Als die Sozialhilfe vor 40 Jahren ins Gesetzblatt kam, war sie eher für Sonderfälle gedacht. Durch den damaligen wirtschaftlichen Aufschwung hatte sich die Zahl der Leistungsempfänger bis etwa 1970 auf rund 500 000 eingepegelt. Heute erhalten 2,76 Millionen Menschen laufende Hilfe zum Lebensunterhalt, wie Fachleute die Sozialhilfe im engeren Sinne bezeichnen. Hinzu kommen weitere 1,56 Millionen Personen, die auf die so genannte Hilfe in besonderen Lebenslagen (etwa wegen Behinderung oder Pflegebedürftigkeit) angewiesen sind.
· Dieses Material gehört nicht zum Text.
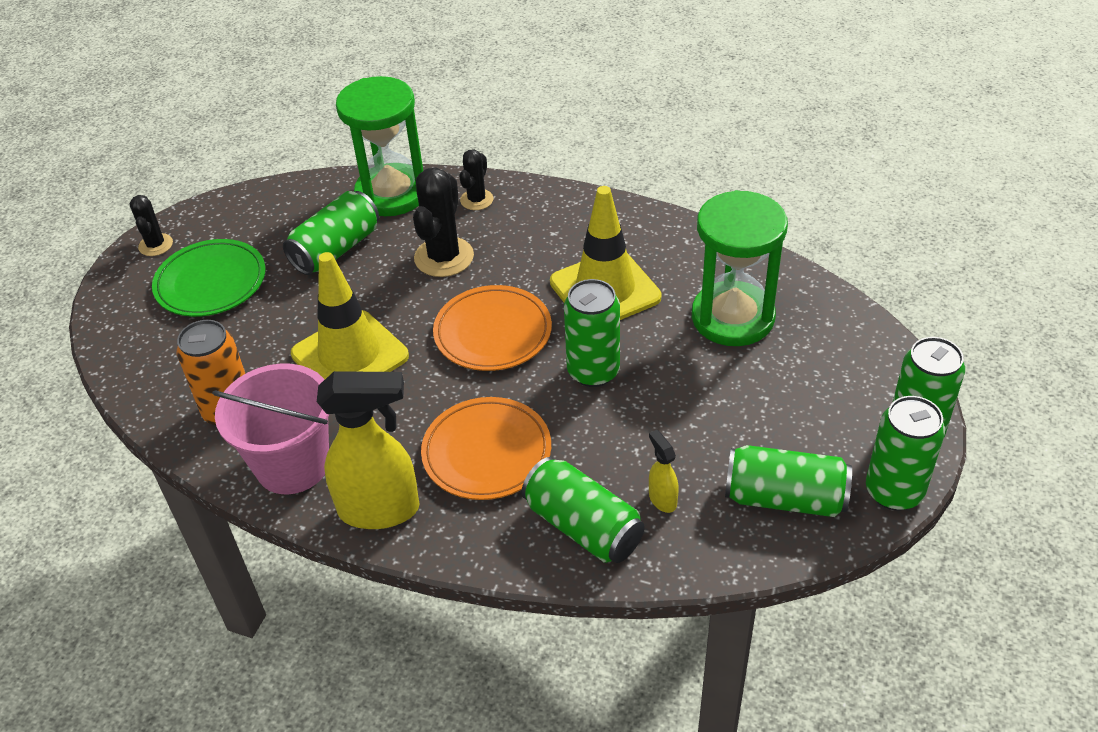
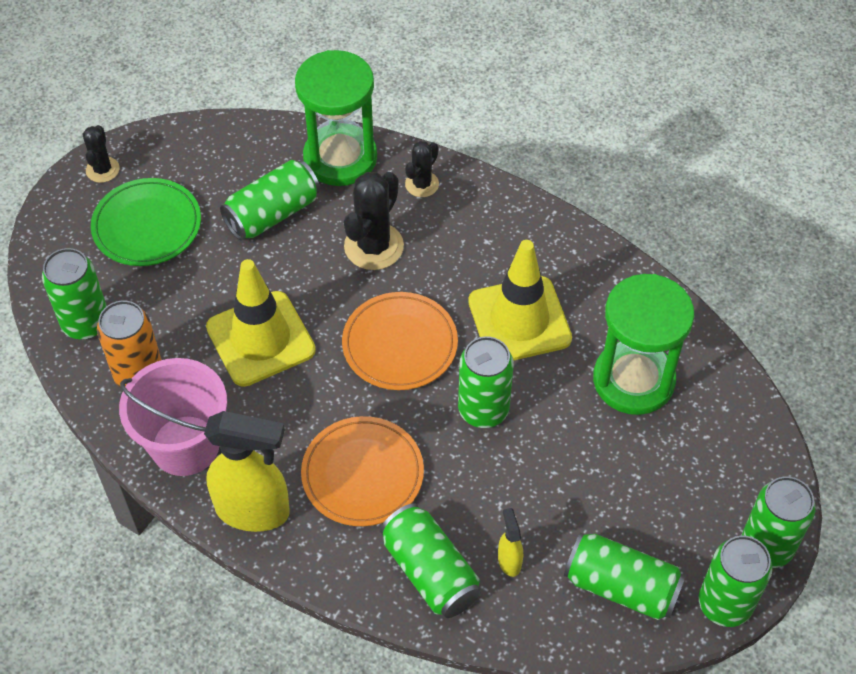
camera: 10 degrees right, 10 degrees up
(163, 377) = (86, 323): none -> green can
Der Anteil der Bedürftigen an der Bevölkerung lag Ende 2002 bei 3,3 Prozent. 1963 war es lediglich ein Prozent. Dabei stieg in diesem Zeitraum auch die Arbeitslosenquote von 0,8 auf 10,8 Prozent an. Den vorläufigen Höhepunkt bildete das Jahr 1997, als die Nürnberger Bundesanstalt eine Erwerbslosenquote von 12,7 Prozent vermeldete. Gleichzeitig erreichte auch die Sozialhilfequote mit rund 3,5 Prozent ihren Höchststand. Fazit der Statistiker: Beide Quoten entwickelten sich tendenziell ähnlich, "wenngleich auf unterschiedlichem Niveau". Zwischen den alten und neuen Bundesländern gibt es dabei kaum noch Unterschiede. Spitzenreiter in der regionalen Statistik ist Bremen mit 8,9 Prozent. Bei den Flächenländern wurde für Schleswig-Holstein die höchste Sozialhilfequote ermittelt, die niedrigste für Bayern.Kinder bleiben potentielles Armutsrisiko

Zugleich belegt die Statistik einmal mehr, dass Kinder ein potenzielles Armutsrisiko sind. Mittlerweile ist jede vierte allein erziehende Frau auf Sozialhilfe angewiesen. Und mit einer wachsenden Kinderzahl verschärft sich das Problem weiter. Von den Haushalten mit zwei Kindern muss fast jeder dritte auf die staatliche Unterstützung zurückgreifen. Bei Haushalten allein Erziehender mit drei und mehr Kindern sind es fast die Hälfte (48,4 Prozent). Rund eine Million Kinder und Jugendliche unter 18 Jahren beziehen heute Sozialhilfe. Das sind 37 Prozent aller Leistungsempfänger. 1965 waren es noch 32 Prozent. Das "Sozialhilferisiko" der über 65-jährigen hat sich dagegen im gleichen Zeitraum deutlich von 28 auf sieben Prozent verringert. Für einen durchschnittlichen Sozialhilfehaushalt errechnet sich ein monatlicher Bruttobedarf von 842 Euro. Unter Berücksichtigung der angerechneten Einkommen (zum Beispiel Kindergeld oder Unterhaltsleistungen) werden pro Haushalt dann im Schnitt 396 Euro ausgezahlt. So summierte sich die Sozialhilfe im Jahr 2002 auf 21,9 Milliarden Euro. Aufbringen müssen das Geld die Kommunen.